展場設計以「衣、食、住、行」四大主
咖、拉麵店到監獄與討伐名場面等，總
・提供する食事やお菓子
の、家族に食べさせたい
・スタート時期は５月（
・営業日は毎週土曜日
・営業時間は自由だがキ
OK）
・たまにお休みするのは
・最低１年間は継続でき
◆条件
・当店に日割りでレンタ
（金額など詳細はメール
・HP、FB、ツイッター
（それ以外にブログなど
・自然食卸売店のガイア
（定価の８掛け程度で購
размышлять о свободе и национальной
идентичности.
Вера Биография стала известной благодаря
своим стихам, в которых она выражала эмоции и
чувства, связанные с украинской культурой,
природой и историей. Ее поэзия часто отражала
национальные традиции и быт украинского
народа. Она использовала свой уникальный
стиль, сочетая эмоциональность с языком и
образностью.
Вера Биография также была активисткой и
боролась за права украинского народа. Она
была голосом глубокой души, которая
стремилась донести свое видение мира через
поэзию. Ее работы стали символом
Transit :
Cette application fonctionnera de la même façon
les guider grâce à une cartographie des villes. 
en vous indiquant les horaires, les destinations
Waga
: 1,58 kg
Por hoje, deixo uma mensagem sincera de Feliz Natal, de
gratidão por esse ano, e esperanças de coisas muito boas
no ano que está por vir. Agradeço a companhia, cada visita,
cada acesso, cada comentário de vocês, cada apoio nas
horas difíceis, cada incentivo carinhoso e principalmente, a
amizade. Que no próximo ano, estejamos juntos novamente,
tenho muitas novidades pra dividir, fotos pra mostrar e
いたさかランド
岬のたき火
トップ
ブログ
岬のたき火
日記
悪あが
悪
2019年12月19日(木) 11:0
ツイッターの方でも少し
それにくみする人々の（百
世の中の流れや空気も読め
________________________
--- REQUIRED ACTION ---
What are the lines from the one containing "2019年12月19日(木) 11:0" through the end of the material? Reproduce them exactly, both ends included, with nothing added.

--- COMPLETED TASK ---
2019年12月19日(木) 11:0
ツイッターの方でも少し
それにくみする人々の（百
世の中の流れや空気も読め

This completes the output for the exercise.